Teksty oraz zdjęcia zamieszczone na tym blogu są mojego autorstwa (jeśli jest inaczej, podaję źródło), stanowią więc moją własność.
Nie wyrażam zgody na ich kopiowanie, cytowanie i rozpowszechnianie w jakiejkolwiek formie bez mojej wiedzy oraz bez podania adresu tego blogu.
(Ustawa o prawach autorskich - Dz.U. z dnia 4 lutego 1994 r., nr 24, poz. 83)

wtorek, 14 sierpnia 2012

583. Tam, gdzie wrony zawracają


Mam zły wpływ na Męża, który w myśl powiedzenia "kto z kim przestaje, takim się staje" zmienia się w poukładanego, zaplanowanego i zorganizowanego faceta.

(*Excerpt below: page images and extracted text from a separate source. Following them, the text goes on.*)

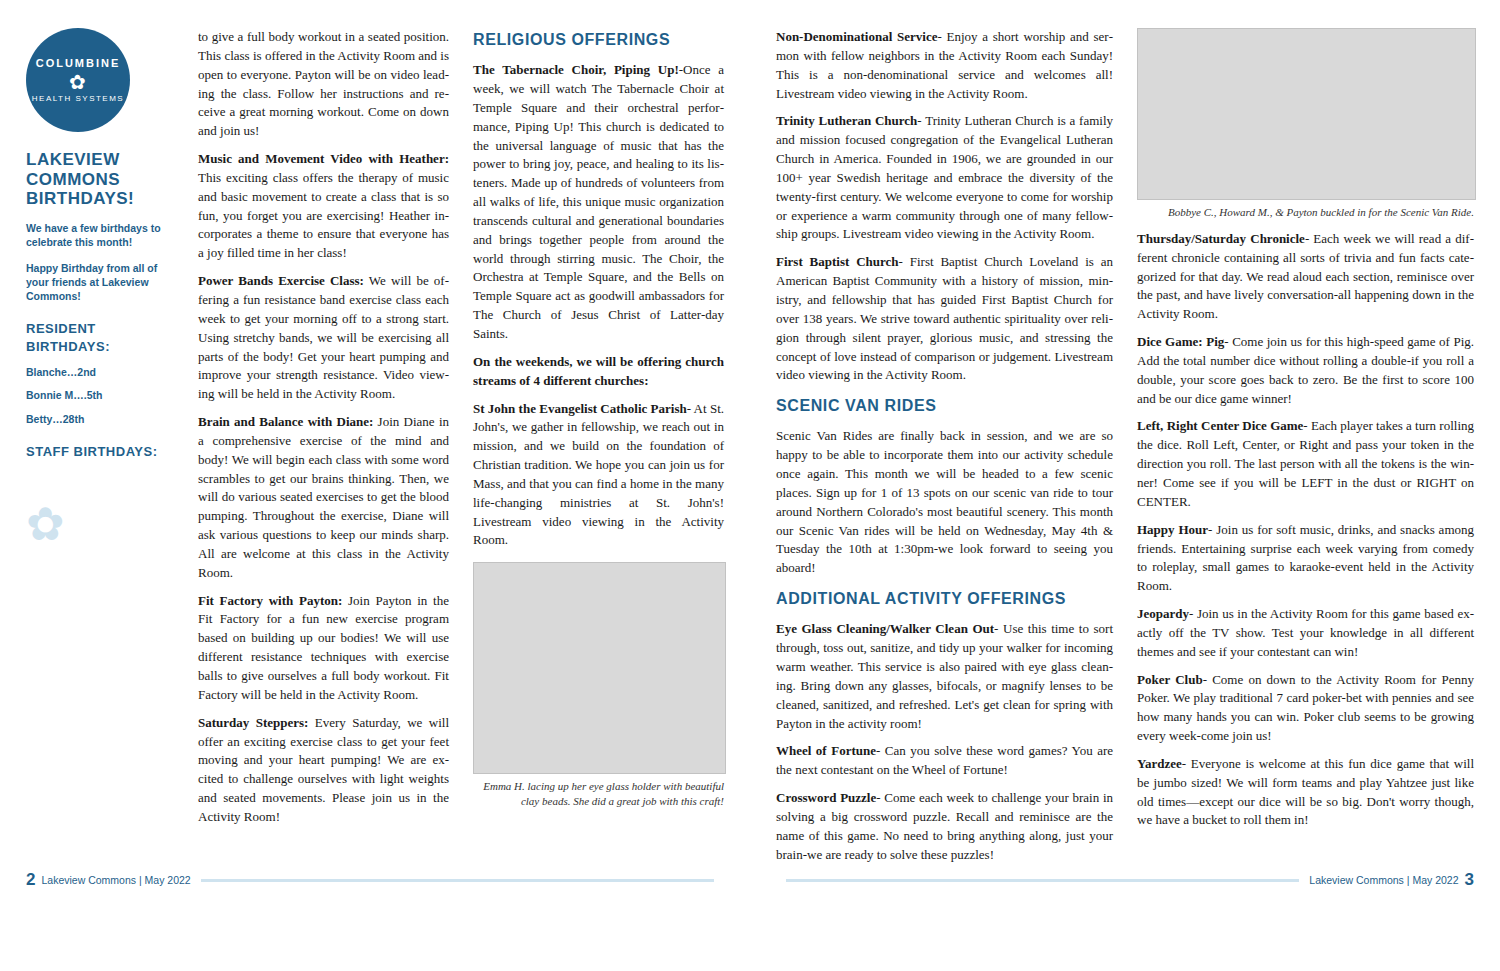COLUMBINE
✿
HEALTH SYSTEMS
Lakeview Commons Birthdays!
We have a few birthdays to celebrate this month!
Happy Birthday from all of your friends at Lakeview Commons!
Resident Birthdays:
Blanche…2nd
Bonnie M….5th
Betty…28th
Staff Birthdays:
✿
to give a full body workout in a seated position. This class is offered in the Activity Room and is open to everyone. Payton will be on video leading the class. Follow her instructions and receive a great morning workout. Come on down and join us!
Music and Movement Video with Heather: This exciting class offers the therapy of music and basic movement to create a class that is so fun, you forget you are exercising! Heather incorporates a theme to ensure that everyone has a joy filled time in her class!
Power Bands Exercise Class: We will be offering a fun resistance band exercise class each week to get your morning off to a strong start. Using stretchy bands, we will be exercising all parts of the body! Get your heart pumping and improve your strength resistance. Video viewing will be held in the Activity Room.
Brain and Balance with Diane: Join Diane in a comprehensive exercise of the mind and body! We will begin each class with some word scrambles to get our brains thinking. Then, we will do various seated exercises to get the blood pumping. Throughout the exercise, Diane will ask various questions to keep our minds sharp. All are welcome at this class in the Activity Room.
Fit Factory with Payton: Join Payton in the Fit Factory for a fun new exercise program based on building up our bodies! We will use different resistance techniques with exercise balls to give ourselves a full body workout. Fit Factory will be held in the Activity Room.
Saturday Steppers: Every Saturday, we will offer an exciting exercise class to get your feet moving and your heart pumping! We are excited to challenge ourselves with light weights and seated movements. Please join us in the Activity Room!
Religious Offerings
The Tabernacle Choir, Piping Up!-Once a week, we will watch The Tabernacle Choir at Temple Square and their orchestral performance, Piping Up! This church is dedicated to the universal language of music that has the power to bring joy, peace, and healing to its listeners. Made up of hundreds of volunteers from all walks of life, this unique music organization transcends cultural and generational boundaries and brings together people from around the world through stirring music. The Choir, the Orchestra at Temple Square, and the Bells on Temple Square act as goodwill ambassadors for The Church of Jesus Christ of Latter-day Saints.
On the weekends, we will be offering church streams of 4 different churches:
St John the Evangelist Catholic Parish- At St. John's, we gather in fellowship, we reach out in mission, and we build on the foundation of Christian tradition. We hope you can join us for Mass, and that you can find a home in the many life-changing ministries at St. John's! Livestream video viewing in the Activity Room.
Emma H. lacing up her eye glass holder with beautiful clay beads. She did a great job with this craft!
2 Lakeview Commons | May 2022
Non-Denominational Service- Enjoy a short worship and sermon with fellow neighbors in the Activity Room each Sunday! This is a non-denominational service and welcomes all! Livestream video viewing in the Activity Room.
Trinity Lutheran Church- Trinity Lutheran Church is a family and mission focused congregation of the Evangelical Lutheran Church in America. Founded in 1906, we are grounded in our 100+ year Swedish heritage and embrace the diversity of the twenty-first century. We welcome everyone to come for worship or experience a warm community through one of many fellowship groups. Livestream video viewing in the Activity Room.
First Baptist Church- First Baptist Church Loveland is an American Baptist Community with a history of mission, ministry, and fellowship that has guided First Baptist Church for over 138 years. We strive toward authentic spirituality over religion through silent prayer, glorious music, and stressing the concept of love instead of comparison or judgement. Livestream video viewing in the Activity Room.
Scenic Van Rides
Scenic Van Rides are finally back in session, and we are so happy to be able to incorporate them into our activity schedule once again. This month we will be headed to a few scenic places. Sign up for 1 of 13 spots on our scenic van ride to tour around Northern Colorado's most beautiful scenery. This month our Scenic Van rides will be held on Wednesday, May 4th & Tuesday the 10th at 1:30pm-we look forward to seeing you aboard!
Additional Activity Offerings
Eye Glass Cleaning/Walker Clean Out- Use this time to sort through, toss out, sanitize, and tidy up your walker for incoming warm weather. This service is also paired with eye glass cleaning. Bring down any glasses, bifocals, or magnify lenses to be cleaned, sanitized, and refreshed. Let's get clean for spring with Payton in the activity room!
Wheel of Fortune- Can you solve these word games? You are the next contestant on the Wheel of Fortune!
Crossword Puzzle- Come each week to challenge your brain in solving a big crossword puzzle. Recall and reminisce are the name of this game. No need to bring anything along, just your brain-we are ready to solve these puzzles!
Bobbye C., Howard M., & Payton buckled in for the Scenic Van Ride.
Thursday/Saturday Chronicle- Each week we will read a different chronicle containing all sorts of trivia and fun facts categorized for that day. We read aloud each section, reminisce over the past, and have lively conversation-all happening down in the Activity Room.
Dice Game: Pig- Come join us for this high-speed game of Pig. Add the total number dice without rolling a double-if you roll a double, your score goes back to zero. Be the first to score 100 and be our dice game winner!
Left, Right Center Dice Game- Each player takes a turn rolling the dice. Roll Left, Center, or Right and pass your token in the direction you roll. The last person with all the tokens is the winner! Come see if you will be LEFT in the dust or RIGHT on CENTER.
Happy Hour- Join us for soft music, drinks, and snacks among friends. Entertaining surprise each week varying from comedy to roleplay, small games to karaoke-event held in the Activity Room.
Jeopardy- Join us in the Activity Room for this game based exactly off the TV show. Test your knowledge in all different themes and see if your contestant can win!
Poker Club- Come on down to the Activity Room for Penny Poker. We play traditional 7 card poker-bet with pennies and see how many hands you can win. Poker club seems to be growing every week-come join us!
Yardzee- Everyone is welcome at this fun dice game that will be jumbo sized! We will form teams and play Yahtzee just like old times—except our dice will be so big. Don't worry though, we have a bucket to roll them in!
Lakeview Commons | May 2022 3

Wczoraj przesłał mi mailem zdjęcia miejsca, w którym zarezerwowaliśmy noclegi. Nie ukrywam, że sugerowaliśmy się głównie ceną i wybraliśmy najtańsze z możliwych, ale pokój z łazienką ma być. W sumie w ciemno, lecz intuicyjnie. Krajobraz normalnie jak na wsi - dom przy domu, chodnik tylko po jednej stronie ulicy, ale przystanek autobusowy blisko bardzo. Kawałek dalej jest koniec świata i "wrony stamtąd zawracają", że tak sobie zacytuję Dyrektora Wykonawczego.

Dopadła nas kosmiczna i klasyczna głupawka przedwyjazdowa. Gdzieś tam w pobliżu jest ponoć stadnina koni, a że do najbliższego sklepu, w którym będzie można kupić jakiś chleb i coś do niego, jest ze dwa kilometry w jedną stronę, Mąż żartował, że będzie wierzchem jeździł. Planem B jest pożyczenie roweru albo chociażby hulajnogi od właścicielki naszego pokoju. Do morza będziemy mieć z półtora kilometra przez las i tyle samo z powrotem.

Wychodzi na to, że jedzenie wozić będziemy z Gdańska, a tamtejszy ZTM nieźle na nas zarobi, bo przynajmniej ponad godzinę dziennie spędzimy w autobusie, co mnie wcale nie martwi, bo lubię trójmiejskie środki transportu publicznego - szczególnie nowoczesne tramwaje, którymi też mam zamiar sobie pojeździć w ramach 24 godzinnego biletu.

Z długopisem w ręku rozplanowaliśmy każdy dzień i jesteśmy z siebie zadowoleni. Najbardziej zależy nam na wolności, prywatności i spokoju. Sami sobie mamy być sterem, żeglarzem i okrętem - w końcu nad morzem będziemy, więc to zrozumiałe. Robimy jedynie to, co chcemy i na co mamy ochotę, bez naginania się do kogokolwiek.

Tak sobie popatrzyłam na tę naszą listę i mam ochotę podrzeć ją w drobny mak. I tu wracamy do punktu wyjścia, czyli do Męża i mojego złego wpływu na jego osobę. Spojrzał na mnie dziwnie, zupełnie jakby ducha zobaczył. Bo i ja się zmieniam w tym małżeństwie - w wyluzowaną i roztargnioną bałaganiarę, ot co.